WHAT YOU WILL DO: Return, exactly and in full, the lines of the records below starting at the one with "14: (603, 160, 2.79)" and ending at the one with "38: (279, 709, 1.77)", and no other lines.
= Beginning of Section =
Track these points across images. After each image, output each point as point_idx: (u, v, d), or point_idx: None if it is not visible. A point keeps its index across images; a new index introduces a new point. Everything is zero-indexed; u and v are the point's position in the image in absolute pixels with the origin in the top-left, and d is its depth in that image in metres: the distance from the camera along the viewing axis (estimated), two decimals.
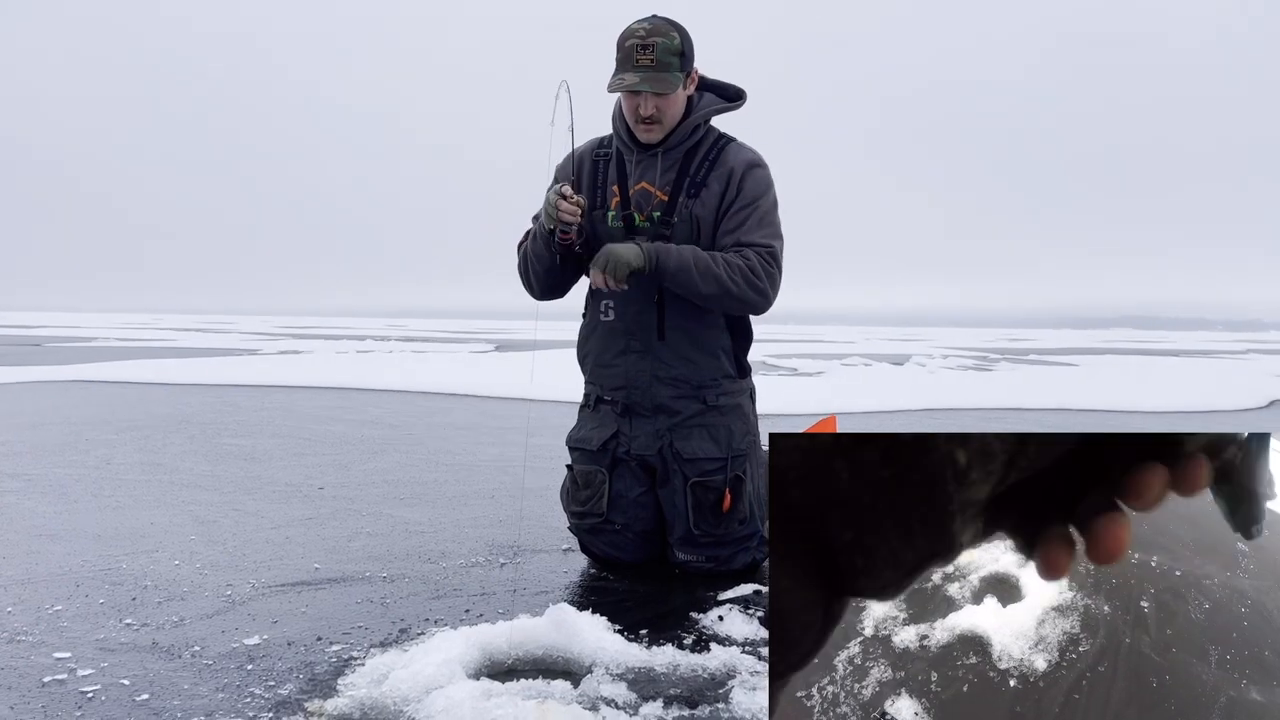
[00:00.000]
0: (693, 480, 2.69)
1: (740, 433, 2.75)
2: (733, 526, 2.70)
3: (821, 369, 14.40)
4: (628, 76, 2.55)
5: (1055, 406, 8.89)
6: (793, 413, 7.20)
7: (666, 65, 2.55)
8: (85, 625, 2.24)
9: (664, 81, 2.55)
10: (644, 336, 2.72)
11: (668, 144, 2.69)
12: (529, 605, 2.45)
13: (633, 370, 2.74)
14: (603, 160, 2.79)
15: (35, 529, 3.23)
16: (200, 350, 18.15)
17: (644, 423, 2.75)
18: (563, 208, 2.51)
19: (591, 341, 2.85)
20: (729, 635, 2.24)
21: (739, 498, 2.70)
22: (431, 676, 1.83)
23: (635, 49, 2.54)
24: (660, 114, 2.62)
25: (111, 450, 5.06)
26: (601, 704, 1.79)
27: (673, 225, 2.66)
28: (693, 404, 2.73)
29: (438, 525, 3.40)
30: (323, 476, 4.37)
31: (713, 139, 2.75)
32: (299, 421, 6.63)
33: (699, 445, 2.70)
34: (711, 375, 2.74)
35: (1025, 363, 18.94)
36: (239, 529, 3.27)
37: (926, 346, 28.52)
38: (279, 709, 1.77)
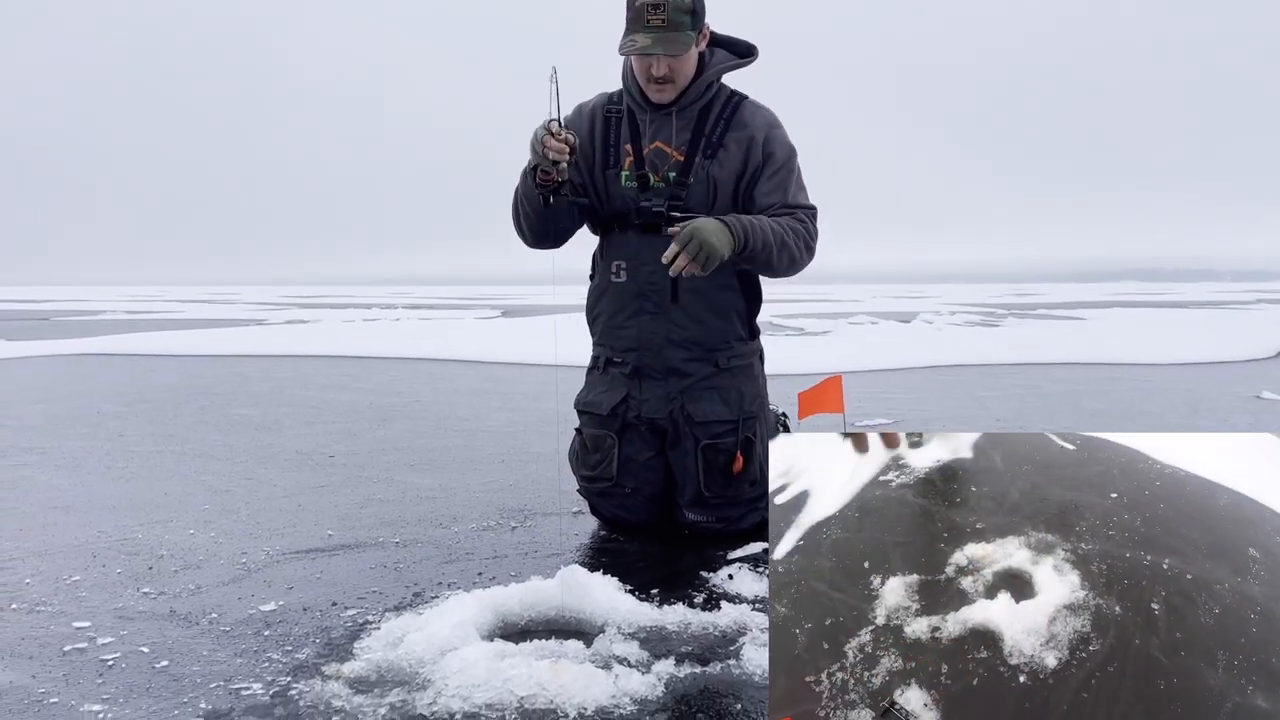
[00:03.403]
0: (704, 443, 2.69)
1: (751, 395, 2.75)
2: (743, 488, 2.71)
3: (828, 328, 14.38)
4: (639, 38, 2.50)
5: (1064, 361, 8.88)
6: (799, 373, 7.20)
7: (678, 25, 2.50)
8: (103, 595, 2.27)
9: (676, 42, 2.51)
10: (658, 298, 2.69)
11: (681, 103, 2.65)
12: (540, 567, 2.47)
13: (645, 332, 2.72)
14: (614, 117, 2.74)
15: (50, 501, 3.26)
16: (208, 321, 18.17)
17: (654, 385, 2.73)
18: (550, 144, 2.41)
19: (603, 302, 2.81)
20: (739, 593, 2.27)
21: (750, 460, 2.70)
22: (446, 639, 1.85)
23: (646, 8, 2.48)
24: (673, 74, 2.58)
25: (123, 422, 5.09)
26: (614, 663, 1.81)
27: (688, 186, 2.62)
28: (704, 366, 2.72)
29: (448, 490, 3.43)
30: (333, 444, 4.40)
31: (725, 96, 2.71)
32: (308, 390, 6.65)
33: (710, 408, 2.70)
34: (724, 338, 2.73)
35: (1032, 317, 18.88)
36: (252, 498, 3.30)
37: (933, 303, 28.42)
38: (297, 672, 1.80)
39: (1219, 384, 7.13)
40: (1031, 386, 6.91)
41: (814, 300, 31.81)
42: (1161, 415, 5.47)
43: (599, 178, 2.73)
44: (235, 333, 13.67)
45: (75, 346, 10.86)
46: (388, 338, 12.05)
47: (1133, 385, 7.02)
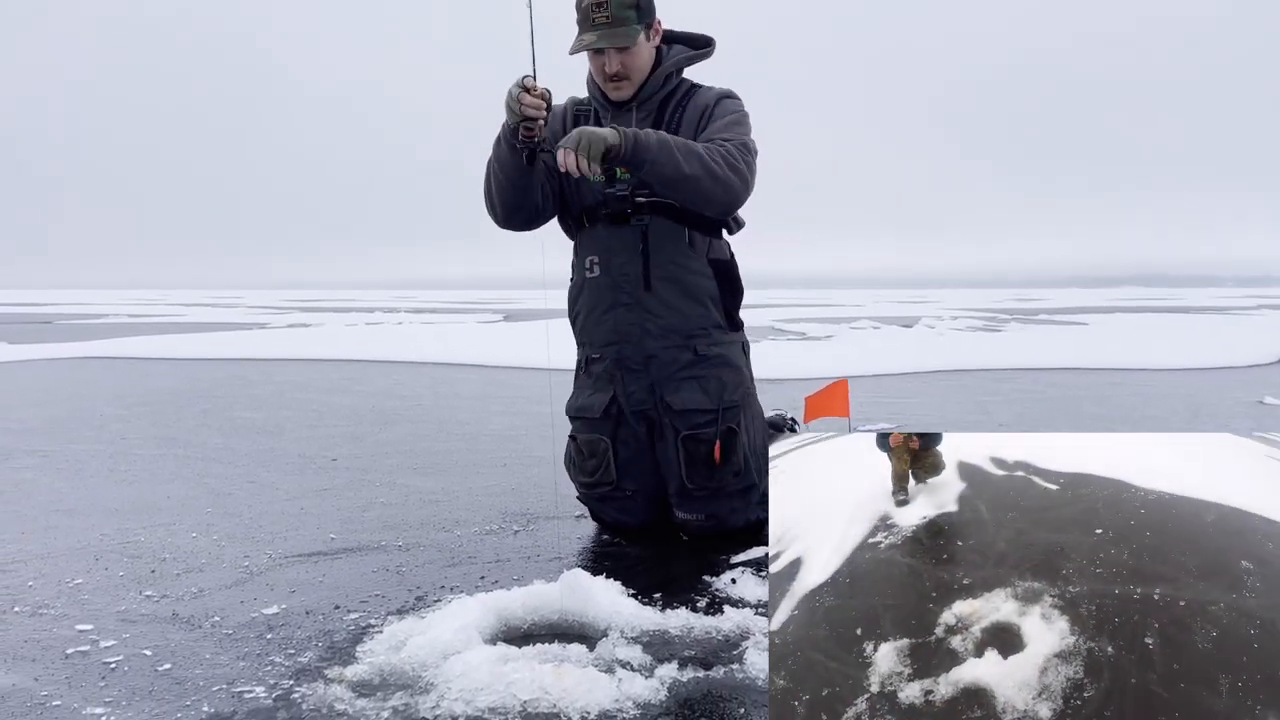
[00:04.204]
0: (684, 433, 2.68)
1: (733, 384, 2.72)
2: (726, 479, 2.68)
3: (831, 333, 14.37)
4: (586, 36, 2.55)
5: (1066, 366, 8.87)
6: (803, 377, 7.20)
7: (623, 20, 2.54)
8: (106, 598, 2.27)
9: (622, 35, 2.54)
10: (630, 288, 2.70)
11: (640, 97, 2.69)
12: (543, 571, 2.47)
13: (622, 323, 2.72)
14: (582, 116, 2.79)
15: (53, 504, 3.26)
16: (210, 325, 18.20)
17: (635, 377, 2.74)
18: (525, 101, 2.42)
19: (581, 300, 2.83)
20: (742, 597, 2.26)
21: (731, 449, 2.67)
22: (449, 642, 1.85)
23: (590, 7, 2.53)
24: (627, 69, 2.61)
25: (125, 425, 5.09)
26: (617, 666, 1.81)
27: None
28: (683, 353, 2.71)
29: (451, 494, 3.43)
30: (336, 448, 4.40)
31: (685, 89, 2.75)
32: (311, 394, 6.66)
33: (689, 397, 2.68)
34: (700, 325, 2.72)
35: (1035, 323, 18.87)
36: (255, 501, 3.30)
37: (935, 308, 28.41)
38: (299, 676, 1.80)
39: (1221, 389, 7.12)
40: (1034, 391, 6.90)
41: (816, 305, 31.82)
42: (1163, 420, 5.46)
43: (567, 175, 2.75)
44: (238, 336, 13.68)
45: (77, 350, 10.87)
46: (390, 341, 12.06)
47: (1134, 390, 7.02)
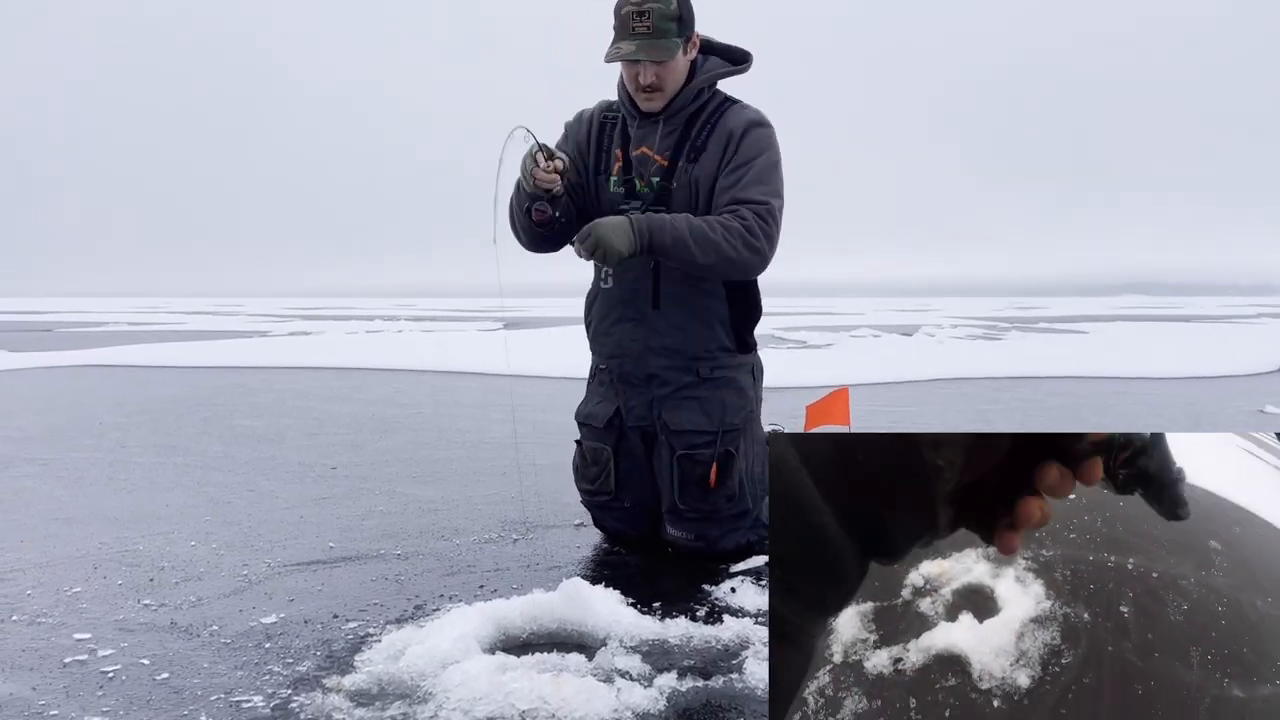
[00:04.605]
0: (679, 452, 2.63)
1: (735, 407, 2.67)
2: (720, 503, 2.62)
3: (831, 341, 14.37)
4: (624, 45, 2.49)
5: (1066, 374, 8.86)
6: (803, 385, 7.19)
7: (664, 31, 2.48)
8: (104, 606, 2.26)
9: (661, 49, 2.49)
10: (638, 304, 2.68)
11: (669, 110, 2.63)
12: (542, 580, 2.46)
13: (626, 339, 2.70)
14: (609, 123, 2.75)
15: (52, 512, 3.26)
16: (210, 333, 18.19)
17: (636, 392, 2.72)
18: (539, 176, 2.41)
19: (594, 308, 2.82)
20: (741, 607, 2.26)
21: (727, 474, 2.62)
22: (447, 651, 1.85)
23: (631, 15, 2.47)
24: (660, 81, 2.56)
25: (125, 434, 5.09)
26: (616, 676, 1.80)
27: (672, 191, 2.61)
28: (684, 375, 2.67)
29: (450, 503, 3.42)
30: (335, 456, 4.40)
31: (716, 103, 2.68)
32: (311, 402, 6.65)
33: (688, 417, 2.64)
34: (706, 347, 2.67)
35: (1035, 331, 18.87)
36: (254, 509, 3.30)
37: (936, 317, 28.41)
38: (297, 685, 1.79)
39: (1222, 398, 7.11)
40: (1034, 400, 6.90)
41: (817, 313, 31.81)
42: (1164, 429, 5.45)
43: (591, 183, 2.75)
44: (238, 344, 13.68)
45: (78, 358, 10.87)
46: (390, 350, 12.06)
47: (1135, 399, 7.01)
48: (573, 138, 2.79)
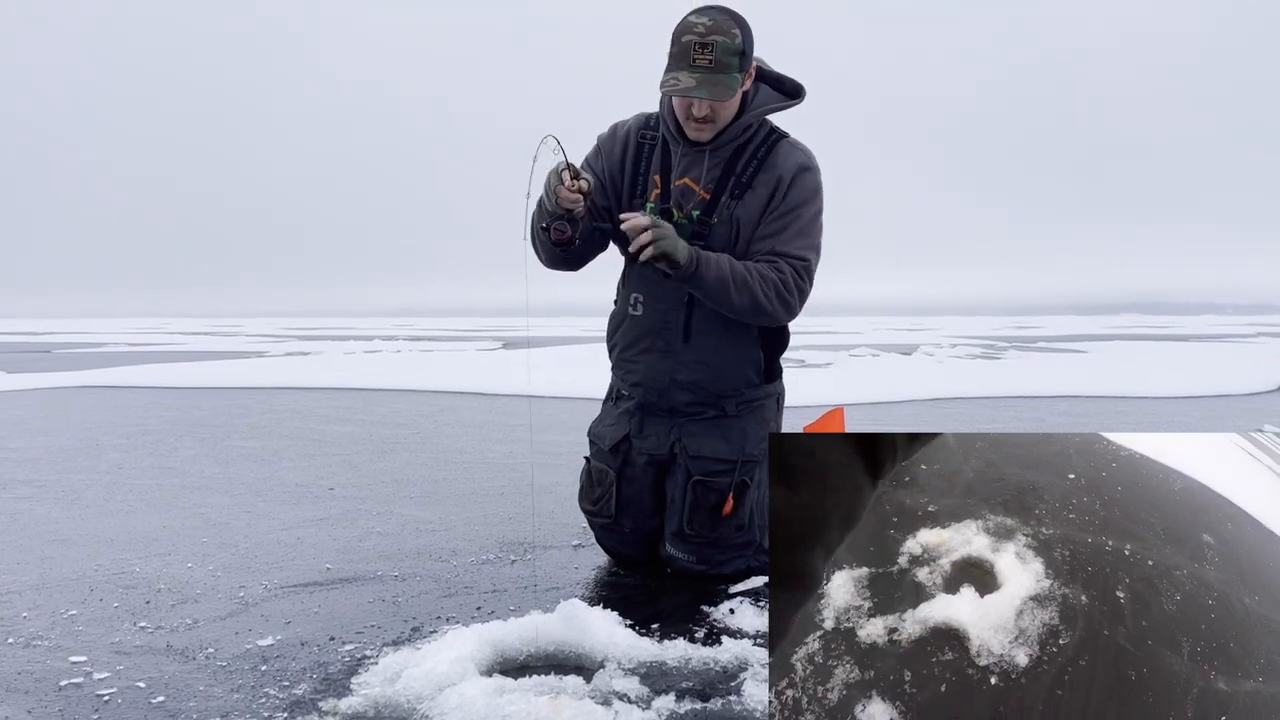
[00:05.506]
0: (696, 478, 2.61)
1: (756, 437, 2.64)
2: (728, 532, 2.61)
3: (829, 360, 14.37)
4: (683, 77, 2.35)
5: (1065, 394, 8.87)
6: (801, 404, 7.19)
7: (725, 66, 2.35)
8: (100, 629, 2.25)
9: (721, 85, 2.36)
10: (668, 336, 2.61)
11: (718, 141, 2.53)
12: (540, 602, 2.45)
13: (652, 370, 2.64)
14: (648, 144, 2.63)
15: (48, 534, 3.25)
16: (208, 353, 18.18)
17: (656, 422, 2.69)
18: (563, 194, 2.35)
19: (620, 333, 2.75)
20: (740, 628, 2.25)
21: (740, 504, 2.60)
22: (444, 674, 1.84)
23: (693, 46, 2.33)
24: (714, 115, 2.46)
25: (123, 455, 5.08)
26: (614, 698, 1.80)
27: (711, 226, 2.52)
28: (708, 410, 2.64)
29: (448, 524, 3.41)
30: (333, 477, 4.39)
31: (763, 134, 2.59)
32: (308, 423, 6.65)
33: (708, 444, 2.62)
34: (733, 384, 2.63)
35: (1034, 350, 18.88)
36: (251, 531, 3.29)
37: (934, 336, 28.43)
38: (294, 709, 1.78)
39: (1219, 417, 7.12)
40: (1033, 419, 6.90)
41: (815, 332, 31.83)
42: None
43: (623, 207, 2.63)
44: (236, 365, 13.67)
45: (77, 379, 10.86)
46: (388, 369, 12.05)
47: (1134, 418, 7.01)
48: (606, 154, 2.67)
= End of Section =
= Beginning of Section =
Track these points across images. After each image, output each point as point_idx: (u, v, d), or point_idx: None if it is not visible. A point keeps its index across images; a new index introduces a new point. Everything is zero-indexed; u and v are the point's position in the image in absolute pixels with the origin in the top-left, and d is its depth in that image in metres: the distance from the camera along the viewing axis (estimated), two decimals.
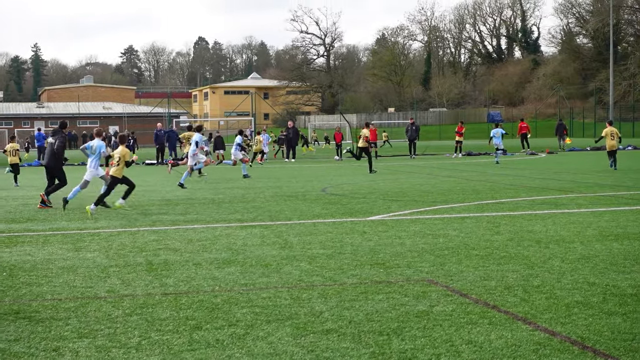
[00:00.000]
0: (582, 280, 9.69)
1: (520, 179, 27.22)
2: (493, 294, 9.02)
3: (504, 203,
= End of Section =
RESPONSE AREA:
14: (603, 160, 2.79)
15: (35, 529, 3.23)
16: (200, 350, 18.15)
17: (644, 423, 2.75)
18: (563, 208, 2.51)
19: (591, 341, 2.85)
20: (729, 635, 2.24)
21: (739, 498, 2.70)
22: (431, 676, 1.83)
23: (635, 49, 2.54)
24: (660, 114, 2.62)
25: (111, 450, 5.06)
26: (601, 704, 1.79)
27: (673, 225, 2.66)
28: (693, 404, 2.73)
29: (438, 525, 3.40)
30: (323, 476, 4.37)
31: (713, 139, 2.75)
32: (299, 421, 6.63)
33: (699, 445, 2.70)
34: (711, 375, 2.74)
35: (1025, 363, 18.94)
36: (239, 529, 3.27)
37: (926, 346, 28.52)
38: (279, 709, 1.77)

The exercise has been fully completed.